J'avais tellement souffert de devoir obéir à une ligne de conduite que je ne partageais plus. Ma dernière année dans la clandestinité a été bien plus difficile à assumer que la prison. Quand j'ai été arrêtée, ce fut une libération. Je pouvais enfin lire et écrire ce que je voulais.
Nous avons eu un comportement fanatique ! Je ne saurais dire à quel moment nous avons franchi la barrière. Il n'y a pas eu d'arrêt dans l'escalade. Pas de réflexion sur ce que nous faisions. Sur nos actes réels. Il y avait un raisonnement abstrait sur le monde et celui-ci impliquait des actions. On agissait, c'est tout ! Aujourd'hui, j'ai envie de dire que nous étions paumés, mais à l'époque nous étions les sauveurs du monde.
Après mon arrestation, la prison est arrivée comme une libération. C'était un lieu où je pouvais à nouveau exprimer ma liberté. C'est fou, mais c'est ainsi. Au moment où j'ai été arrêtée, je n'étais plus liée à aucune organisation. Je pouvais enfin redevenir moi-même, sans plus aucune responsabilité collective.
Je venais d'un milieu petit-bourgeois, je découvrais les ouvriers en leur portant la bonne nouvelle, je me rappelle qu'ils ne nous accueillaient pas à bras ouverts mais, dans notre orgueil, on se disait qu'ils ne pouvaient pas comprendre les défis qu'on relevait.
Et qu'ils nous remercieraient plus tard !

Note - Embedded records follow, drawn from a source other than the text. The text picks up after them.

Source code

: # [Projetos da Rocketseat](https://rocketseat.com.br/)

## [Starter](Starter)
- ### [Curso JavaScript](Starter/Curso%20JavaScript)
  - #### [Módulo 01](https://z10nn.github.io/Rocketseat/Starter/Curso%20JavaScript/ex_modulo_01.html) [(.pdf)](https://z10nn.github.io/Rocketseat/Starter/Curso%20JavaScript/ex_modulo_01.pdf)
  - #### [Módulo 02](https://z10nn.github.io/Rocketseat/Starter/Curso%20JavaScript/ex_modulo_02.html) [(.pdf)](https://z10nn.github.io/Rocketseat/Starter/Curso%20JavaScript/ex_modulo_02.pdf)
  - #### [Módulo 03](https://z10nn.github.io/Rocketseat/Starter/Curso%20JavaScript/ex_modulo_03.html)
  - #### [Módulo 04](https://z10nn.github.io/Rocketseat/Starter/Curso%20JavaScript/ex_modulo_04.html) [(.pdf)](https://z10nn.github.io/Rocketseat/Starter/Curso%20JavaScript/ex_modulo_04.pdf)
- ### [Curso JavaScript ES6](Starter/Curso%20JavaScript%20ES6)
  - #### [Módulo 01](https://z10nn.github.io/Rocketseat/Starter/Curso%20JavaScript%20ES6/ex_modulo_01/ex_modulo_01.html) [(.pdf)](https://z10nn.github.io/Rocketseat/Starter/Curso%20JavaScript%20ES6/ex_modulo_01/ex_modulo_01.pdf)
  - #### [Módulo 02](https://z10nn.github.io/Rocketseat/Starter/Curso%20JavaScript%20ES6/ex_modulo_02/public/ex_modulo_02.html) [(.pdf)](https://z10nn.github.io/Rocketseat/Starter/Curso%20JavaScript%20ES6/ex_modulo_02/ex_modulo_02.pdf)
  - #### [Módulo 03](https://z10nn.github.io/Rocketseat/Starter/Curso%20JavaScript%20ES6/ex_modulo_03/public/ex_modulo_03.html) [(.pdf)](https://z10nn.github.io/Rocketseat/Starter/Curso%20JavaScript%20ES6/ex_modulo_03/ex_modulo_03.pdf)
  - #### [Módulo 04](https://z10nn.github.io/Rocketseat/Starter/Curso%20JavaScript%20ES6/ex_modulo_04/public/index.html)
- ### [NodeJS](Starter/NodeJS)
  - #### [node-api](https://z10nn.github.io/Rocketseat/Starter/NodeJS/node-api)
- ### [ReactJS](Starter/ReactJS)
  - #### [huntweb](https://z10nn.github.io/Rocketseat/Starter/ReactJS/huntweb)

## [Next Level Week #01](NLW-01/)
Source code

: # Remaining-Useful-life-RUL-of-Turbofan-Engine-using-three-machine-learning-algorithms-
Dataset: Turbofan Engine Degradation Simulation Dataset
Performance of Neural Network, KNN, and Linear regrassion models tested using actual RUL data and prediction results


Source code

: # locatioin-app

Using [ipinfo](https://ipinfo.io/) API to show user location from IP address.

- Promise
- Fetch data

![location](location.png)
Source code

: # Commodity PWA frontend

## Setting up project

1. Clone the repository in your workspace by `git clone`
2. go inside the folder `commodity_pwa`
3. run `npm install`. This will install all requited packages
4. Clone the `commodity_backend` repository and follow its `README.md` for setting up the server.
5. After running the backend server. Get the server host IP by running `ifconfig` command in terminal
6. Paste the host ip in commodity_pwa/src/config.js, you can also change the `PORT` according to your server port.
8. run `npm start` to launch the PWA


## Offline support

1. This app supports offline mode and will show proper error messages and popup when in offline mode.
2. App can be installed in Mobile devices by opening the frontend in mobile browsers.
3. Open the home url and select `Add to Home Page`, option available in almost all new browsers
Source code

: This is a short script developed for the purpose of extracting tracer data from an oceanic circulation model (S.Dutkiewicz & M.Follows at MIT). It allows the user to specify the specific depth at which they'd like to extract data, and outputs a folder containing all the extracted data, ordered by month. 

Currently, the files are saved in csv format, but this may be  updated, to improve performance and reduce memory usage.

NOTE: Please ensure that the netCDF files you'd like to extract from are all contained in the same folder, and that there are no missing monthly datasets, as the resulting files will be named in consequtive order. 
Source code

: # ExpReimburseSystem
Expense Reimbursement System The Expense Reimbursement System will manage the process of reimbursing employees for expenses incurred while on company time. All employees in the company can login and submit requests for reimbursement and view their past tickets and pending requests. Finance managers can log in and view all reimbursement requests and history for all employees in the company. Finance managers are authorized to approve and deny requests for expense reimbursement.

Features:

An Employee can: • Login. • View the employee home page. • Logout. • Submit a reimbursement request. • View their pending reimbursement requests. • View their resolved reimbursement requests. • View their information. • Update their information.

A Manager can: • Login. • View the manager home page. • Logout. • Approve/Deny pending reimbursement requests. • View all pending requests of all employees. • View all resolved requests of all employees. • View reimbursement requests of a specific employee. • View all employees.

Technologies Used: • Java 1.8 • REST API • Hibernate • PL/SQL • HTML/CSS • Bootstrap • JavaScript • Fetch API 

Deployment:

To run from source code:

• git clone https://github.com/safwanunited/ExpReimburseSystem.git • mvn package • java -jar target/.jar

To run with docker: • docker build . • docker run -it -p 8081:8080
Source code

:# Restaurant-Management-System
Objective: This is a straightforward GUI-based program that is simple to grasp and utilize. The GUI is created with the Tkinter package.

Nous sommes des clandestins dans ce monde, nous oeuvrons pour une autre étape. Nous n'avons pas choisi la lutte armée pour le plaisir. Nos cibles sont clairement définies et identifiables, c'est l'état qui doit être attaqué et, pour que celui-ci comprenne, il faut l'ébranler. Pour le choquer, nous devons organiser des actions de choc.
Ils m'ont enlevée en tant que journaliste car ça a un retentissement. Je leur ai expliqué qu'en faisant cela, en empêchant les journalistes de travailler, ils allaient contre leur propre camp. Mais ils n'étaient pas dans cette logique-là.

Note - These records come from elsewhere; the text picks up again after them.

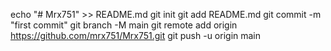 echo "# Mrx751" >> README.md
git init
git add README.md
git commit -m "first commit"
git branch -M main
git remote add origin https://github.com/mrx751/Mrx751.git
git push -u origin main
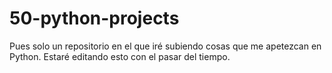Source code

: # 50-python-projects
Pues solo un repositorio en el que iré subiendo cosas que me apetezcan en Python.
Estaré editando esto con el pasar del tiempo.
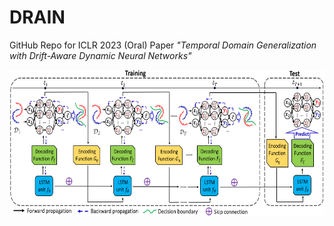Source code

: # DRAIN
GitHub Repo for ICLR 2023 (Oral) Paper *"Temporal Domain Generalization with Drift-Aware Dynamic Neural Networks"*

<img src="./model_architecture.PNG" width="600" height="235">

Le regard de ceux qui connaissent mon passé est toujours très difficile à supporter.
Les politiciens modérés demandent des droits pacifiquement et ils n'obtiennent rien. Le statu quo n'est plus tolérable. Il faut se battre. Il faut réclamer ses droits, il faut les obtenir surtout.
Echanger son point de vue jusqu'au bout de la nuit en même temps que sa bière, sa cigarette et sa petite culotte... une expérience magnifique !
Si tu entres parmi nous, il n'y a pas de chemin de retour. Tu ne pourras pas dire "je me suis trompée". Ta vie appartiendra à la Cause.